Armor: Canada Leads The Way


April 8, 2009: Canadian officers in Afghanistan are advising their American counterparts to bring some M-1 tanks along with their additional combat brigades arriving this year. Canada is the only NATO nation with tanks in Afghanistan, and they have found them very useful while fighting the Taliban. In addition to being immune to enemy fire, the tanks can smash through the walls that surround the many family compounds that dot the Afghan countryside. There is also the fear factor. The Canadian tanks are scary, as well as deadly.

Three years ago, Canada sent 17 of its Leopard 1 tanks to Afghanistan, to give Canadian troops there some extra firepower against the Taliban. But as the warm weather approached, the lack of air conditioning in these elderly tanks became a major problem for the crews. The age of the tanks was a factor as well, so Canada made arrangements with Germany, the manufacturer of the Leopard, to lease twenty of the most modern version of the tank, the Leopard 2A6M.

Canada is the last nation using the Leopard 1. The latest version of the Leopard, the A6M has considerably better protection against mines, roadside bombs and RPG rockets. The 62 ton Leopard 2 has a 120mm main gun and two 7.62mm machine-guns. The 43 ton Leopard 1 has a 105mm gun, and is actually a little slower (65 kilometers an hour). Both tanks have a four man crew. Germany is selling off some of its Leopard 2s, and is offered Canada 80 of them at a bargain price (to be negotiated, but brand new, they cost $6 million each).  Canada wanted to try out the Leopard 2 via the lease first, before deciding to replace all the Leopard Is. If Canada is to maintain a tank force, it needs new vehicles. The Leopard 1s are showing their age, especially with the workout they are getting in Afghanistan.

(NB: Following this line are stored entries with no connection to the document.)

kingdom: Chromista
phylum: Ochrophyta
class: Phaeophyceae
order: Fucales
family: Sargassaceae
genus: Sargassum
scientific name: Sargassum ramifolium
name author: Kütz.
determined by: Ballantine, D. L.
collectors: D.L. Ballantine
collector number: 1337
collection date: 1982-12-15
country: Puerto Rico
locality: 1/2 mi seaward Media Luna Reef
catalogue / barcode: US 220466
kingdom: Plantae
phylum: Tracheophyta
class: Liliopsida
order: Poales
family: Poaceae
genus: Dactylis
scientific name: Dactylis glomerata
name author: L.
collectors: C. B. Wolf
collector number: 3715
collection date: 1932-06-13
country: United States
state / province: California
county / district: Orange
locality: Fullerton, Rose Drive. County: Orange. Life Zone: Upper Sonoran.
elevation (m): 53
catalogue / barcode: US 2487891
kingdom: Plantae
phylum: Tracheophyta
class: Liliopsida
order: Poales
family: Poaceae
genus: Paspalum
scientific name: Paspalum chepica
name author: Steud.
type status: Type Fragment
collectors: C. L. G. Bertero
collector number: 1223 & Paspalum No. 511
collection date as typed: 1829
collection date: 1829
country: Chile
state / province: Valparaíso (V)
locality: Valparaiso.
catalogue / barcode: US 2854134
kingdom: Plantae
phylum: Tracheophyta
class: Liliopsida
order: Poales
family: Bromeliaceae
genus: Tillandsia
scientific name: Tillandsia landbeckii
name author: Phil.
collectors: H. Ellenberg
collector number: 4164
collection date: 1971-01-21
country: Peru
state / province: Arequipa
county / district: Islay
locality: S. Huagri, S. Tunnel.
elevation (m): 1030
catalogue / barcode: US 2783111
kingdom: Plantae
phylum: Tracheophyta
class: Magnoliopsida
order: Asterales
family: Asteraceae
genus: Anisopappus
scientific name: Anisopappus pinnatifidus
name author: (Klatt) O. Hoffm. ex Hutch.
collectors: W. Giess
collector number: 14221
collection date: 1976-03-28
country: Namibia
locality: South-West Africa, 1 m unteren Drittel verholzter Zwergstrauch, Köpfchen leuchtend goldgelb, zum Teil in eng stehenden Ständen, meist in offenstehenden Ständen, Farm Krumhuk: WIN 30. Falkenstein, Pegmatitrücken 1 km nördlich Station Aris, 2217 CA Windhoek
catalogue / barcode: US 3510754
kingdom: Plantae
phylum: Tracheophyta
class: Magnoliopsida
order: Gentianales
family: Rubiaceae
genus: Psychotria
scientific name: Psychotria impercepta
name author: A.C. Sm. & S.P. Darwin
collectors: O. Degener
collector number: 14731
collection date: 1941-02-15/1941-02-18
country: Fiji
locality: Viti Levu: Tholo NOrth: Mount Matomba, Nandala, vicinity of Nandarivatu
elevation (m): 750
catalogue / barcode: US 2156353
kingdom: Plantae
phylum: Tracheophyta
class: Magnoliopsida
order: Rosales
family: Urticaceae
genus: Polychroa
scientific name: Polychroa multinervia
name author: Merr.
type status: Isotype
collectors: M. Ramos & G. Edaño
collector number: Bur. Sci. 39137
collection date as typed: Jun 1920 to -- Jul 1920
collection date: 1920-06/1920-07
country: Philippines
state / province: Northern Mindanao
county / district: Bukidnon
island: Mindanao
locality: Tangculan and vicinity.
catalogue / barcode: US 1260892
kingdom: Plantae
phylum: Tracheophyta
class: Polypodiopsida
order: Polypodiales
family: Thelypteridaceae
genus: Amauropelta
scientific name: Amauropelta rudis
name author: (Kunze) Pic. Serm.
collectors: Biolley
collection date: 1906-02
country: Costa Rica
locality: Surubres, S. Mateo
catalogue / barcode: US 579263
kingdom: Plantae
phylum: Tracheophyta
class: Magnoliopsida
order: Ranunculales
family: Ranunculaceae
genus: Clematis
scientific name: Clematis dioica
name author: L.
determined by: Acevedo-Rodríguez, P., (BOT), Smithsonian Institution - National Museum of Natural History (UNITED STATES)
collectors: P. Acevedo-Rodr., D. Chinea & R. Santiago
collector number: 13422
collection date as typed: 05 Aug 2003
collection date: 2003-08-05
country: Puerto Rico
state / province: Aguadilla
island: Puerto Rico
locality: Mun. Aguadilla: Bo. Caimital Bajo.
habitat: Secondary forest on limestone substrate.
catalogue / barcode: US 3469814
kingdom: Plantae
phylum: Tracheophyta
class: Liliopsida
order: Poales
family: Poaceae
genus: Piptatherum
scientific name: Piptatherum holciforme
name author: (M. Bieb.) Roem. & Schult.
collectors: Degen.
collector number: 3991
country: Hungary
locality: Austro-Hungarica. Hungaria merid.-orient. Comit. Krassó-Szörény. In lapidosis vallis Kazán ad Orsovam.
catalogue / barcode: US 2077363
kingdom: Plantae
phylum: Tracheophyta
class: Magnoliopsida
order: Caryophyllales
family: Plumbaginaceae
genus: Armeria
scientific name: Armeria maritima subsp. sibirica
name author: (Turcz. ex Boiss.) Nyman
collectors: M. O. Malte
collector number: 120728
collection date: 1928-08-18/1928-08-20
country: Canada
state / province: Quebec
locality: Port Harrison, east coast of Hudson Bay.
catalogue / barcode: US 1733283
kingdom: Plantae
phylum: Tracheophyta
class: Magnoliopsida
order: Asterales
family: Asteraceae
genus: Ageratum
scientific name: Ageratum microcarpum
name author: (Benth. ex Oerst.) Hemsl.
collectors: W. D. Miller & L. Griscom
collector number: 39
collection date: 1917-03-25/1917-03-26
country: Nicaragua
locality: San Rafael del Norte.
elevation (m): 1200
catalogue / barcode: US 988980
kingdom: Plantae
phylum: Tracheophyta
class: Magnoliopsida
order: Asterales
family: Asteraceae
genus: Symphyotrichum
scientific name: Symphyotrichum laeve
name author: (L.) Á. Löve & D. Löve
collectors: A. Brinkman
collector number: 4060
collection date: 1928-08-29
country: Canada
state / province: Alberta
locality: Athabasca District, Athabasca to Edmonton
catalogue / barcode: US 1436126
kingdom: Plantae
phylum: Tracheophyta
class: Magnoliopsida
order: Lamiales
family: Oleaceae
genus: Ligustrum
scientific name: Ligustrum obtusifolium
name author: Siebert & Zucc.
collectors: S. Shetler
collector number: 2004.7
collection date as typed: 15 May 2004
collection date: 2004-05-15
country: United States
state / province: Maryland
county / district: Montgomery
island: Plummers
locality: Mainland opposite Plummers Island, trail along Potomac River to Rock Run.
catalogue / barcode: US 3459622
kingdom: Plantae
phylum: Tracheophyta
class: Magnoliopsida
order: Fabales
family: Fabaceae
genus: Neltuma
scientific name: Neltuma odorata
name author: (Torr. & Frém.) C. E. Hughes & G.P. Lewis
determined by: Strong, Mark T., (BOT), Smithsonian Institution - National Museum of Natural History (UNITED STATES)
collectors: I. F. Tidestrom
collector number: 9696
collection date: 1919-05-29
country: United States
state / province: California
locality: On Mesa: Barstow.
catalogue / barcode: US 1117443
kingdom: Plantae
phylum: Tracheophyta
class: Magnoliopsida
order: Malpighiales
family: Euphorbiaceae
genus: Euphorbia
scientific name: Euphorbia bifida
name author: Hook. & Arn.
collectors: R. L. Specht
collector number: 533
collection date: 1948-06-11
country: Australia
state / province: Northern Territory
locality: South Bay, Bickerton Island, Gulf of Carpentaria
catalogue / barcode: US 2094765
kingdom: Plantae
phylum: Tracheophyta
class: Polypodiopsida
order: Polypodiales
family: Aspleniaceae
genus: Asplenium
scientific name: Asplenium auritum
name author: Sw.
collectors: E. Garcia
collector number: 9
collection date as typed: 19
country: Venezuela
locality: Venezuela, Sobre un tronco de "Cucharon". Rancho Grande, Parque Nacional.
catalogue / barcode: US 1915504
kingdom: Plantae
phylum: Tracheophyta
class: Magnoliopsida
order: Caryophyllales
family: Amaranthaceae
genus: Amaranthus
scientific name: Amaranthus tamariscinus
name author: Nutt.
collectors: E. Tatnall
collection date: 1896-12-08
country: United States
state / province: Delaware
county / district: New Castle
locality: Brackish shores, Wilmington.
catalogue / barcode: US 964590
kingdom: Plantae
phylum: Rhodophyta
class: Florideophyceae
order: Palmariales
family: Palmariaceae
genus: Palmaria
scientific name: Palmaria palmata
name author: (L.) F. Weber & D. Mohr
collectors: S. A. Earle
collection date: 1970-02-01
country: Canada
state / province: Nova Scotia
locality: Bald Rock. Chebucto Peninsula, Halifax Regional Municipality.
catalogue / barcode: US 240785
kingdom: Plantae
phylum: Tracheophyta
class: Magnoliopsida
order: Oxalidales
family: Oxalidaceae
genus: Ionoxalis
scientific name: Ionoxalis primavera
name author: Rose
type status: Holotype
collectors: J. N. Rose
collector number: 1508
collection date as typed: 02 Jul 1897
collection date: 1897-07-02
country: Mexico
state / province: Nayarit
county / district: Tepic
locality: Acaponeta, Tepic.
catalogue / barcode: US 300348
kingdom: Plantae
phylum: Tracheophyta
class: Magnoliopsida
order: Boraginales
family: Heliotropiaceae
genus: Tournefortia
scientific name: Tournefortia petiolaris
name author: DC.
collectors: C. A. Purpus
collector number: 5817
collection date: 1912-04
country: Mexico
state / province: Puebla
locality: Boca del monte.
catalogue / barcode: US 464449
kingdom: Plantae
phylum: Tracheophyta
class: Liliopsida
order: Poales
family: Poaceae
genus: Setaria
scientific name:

Some Canadian legislators have been inclined to do without tanks, but Canadian military experts pointed out that these combat vehicles can be useful in peacekeeping operations. Not only are they impervious to most weapons, but they scare the hell out of the enemy. The Leopard 2, introduced in the 1980s, is somewhat scarier than the 1960s era Leopard 1. Thus inspired, the Canadian legislators decided to buy 100 Leopard 2s from the Netherlands.

Army commanders are now under pressure to speed up the delivery of the Leopard 2s to the troops. As part of that, arrangements have been made to trade 20 of the Dutch Leopard 2s, upgraded to German standards, for the twenty leased tanks in Afghanistan. Eventually, the hundred tanks will be organized into two tank squadrons, with 20 tanks each. Another 40 will be used for training, and the remaining 20 will be converted to eight engineer combat vehicles (which can also be used as recovery vehicles), while the remaining 12 will be retained for spare parts.

The U.S. has thousands of M-1 tanks available. These vehicles are very similar to the German Leopard 2. So far, other foreign contingents in Afghanistan have been content to use infantry fighting vehicles (IFVs) and MRAP armored trucks. But the IFVs are more vulnerable to RPGs and roadside bombs, while the MRAPs and wheeled armored vehicles have problems negotiating the many dirt roads in Afghanistan. Tanks have none of these problems, and are also useful in pulling other vehicles out of mud or other terrain misadventures.